08-26-2002, 07:11 AM
Hee hee...and to continue Collen's analogy, don't just try it once or twice, give it a bit of time to grow on you. I was hooked on Aikido the second I walked in the door, but my first flight was rather less spectacular... I believe my most coherent word was "MOMMEEEEEEE!!!!!!!!!!!!!!!!!!!!" :D (Nowadays, it's called mechanical turbulence. Back then, it was called Air Pockets. Whatever you call it, when you're 12 and in a c-172 for the first time, those wings are COMING OFF! LOL


mike lee
08-26-2002, 07:19 AM
Aikido is a great art for those with good intentions. Within a very short period of time you will learn how to subdue and individual without hurting them.

Admittedly, I'm not talking about gangsters or Ultimate Fighting champions -- I'm talking about a drunk friend, a mentally challenged individual who is going into a fit, or a child having a tantrum or just looking to blow off some steam or use up excess energy.

When I see the way parents slap their own children in public, it just makes me cringe.

Some children love to fight. I can sit on the ground with them and fight with them all day long using aikido and no body gets hurt. They laugh, punch, kick, try to sneek up behind me, climb on my back -- and I gently put them down. They love it! No need for hitting and kicking.

After a number of years, it can be more effective in more serious situations. I suggest learning how to be a good fighter first -- then learn aikido. It gives you control. It gives you the ability to turn down the heat or turn on the afterburners!

Bruce Baker
08-26-2002, 08:26 AM
I agree Mike. Learning to discipline with other means, and having the ability to diffuse violent behavior with a twist, and maybe a few choice words, does make it clear to both child, and offending adults that violence is not the way to live.

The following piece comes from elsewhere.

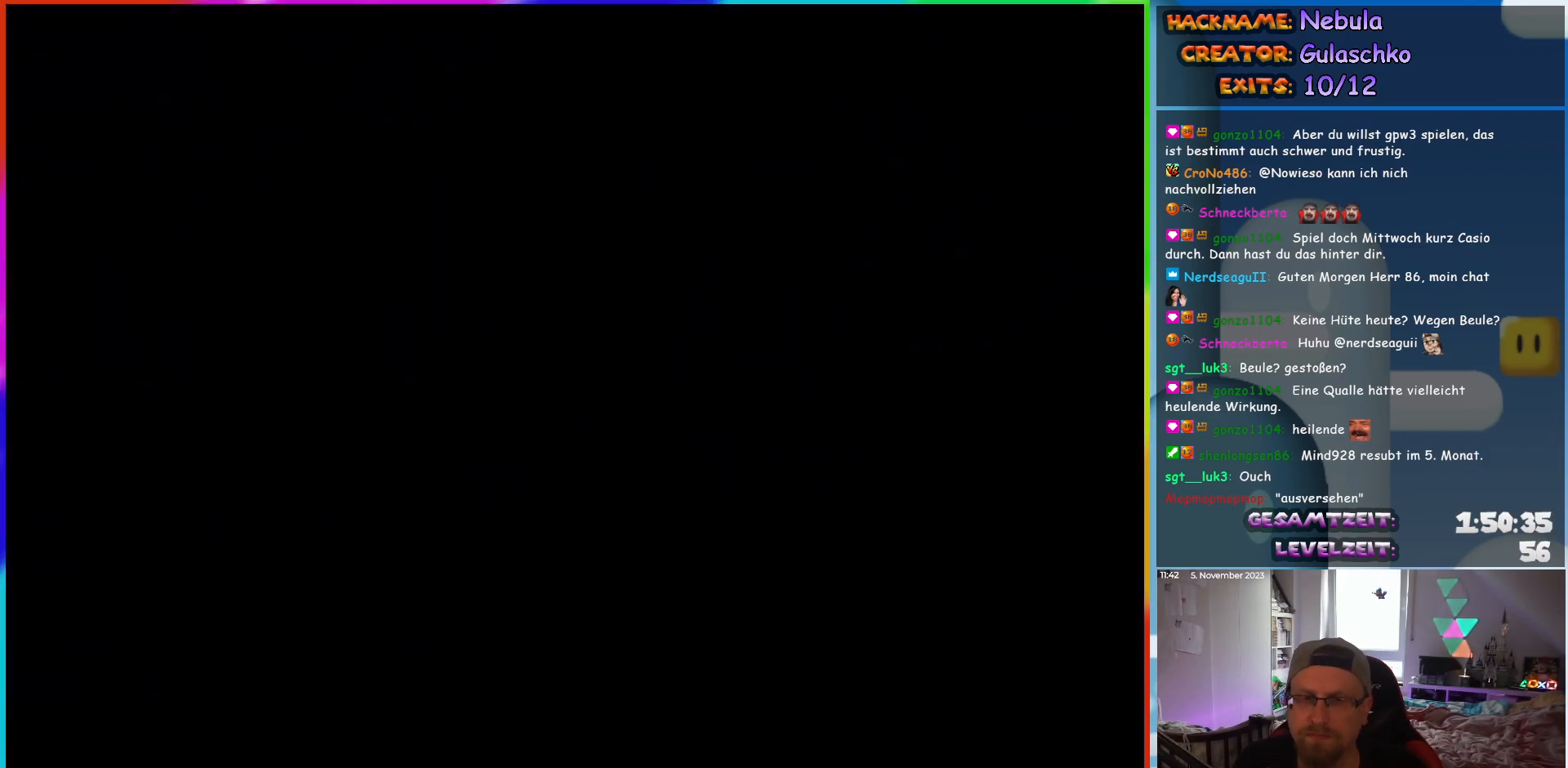
{"buttons": ["Y"], "events": [[483, "DPAD_RIGHT", "up"]]}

Children have to be children, but they have to know that there is a greater force that will protect, and guide them to correct behavior.

Aikido is not the end all to learning martial arts, but it is one of the most important tools to connecting the arts to your daily life in a peaceful manner while enhancing other skills.

It is another rythm, different from other martial arts. Give it two or three months before you question what is going on.

08-26-2002, 09:02 AM
IMHO, effectiveness is not in the style you choose. It is within you. Some can make Aikido work because of who they are, but they can usually make any style work. Other's couldn't fight if they had to. If you are "still quite confused", you may need to look at your criteria for being convinced before you are willing to give it an honest go. Most convincing in any art come after the training, not before.

Until again,


08-26-2002, 09:45 AM
Thanks, Lynn.

I always do appreciate and find useful your answers.. I wonder if some events of your live, or some trainings or whatever else (if I'm not too curious) helped you in this sharp seeing of things.

Have a good day


08-26-2002, 12:22 PM
Can I suggest a book? I dont want this to sound like "Yoshinkan is Best" or anything like that ( which it isn't the "best") Aikido Shugyo by Gozo Shioda is a great book to read for this very question. He talks a lot about the martial aspect of Aikido and why it works. Im sure there are others books out their that touch this topic in a very good manner to.

Happy training and keep trying you will find the answers.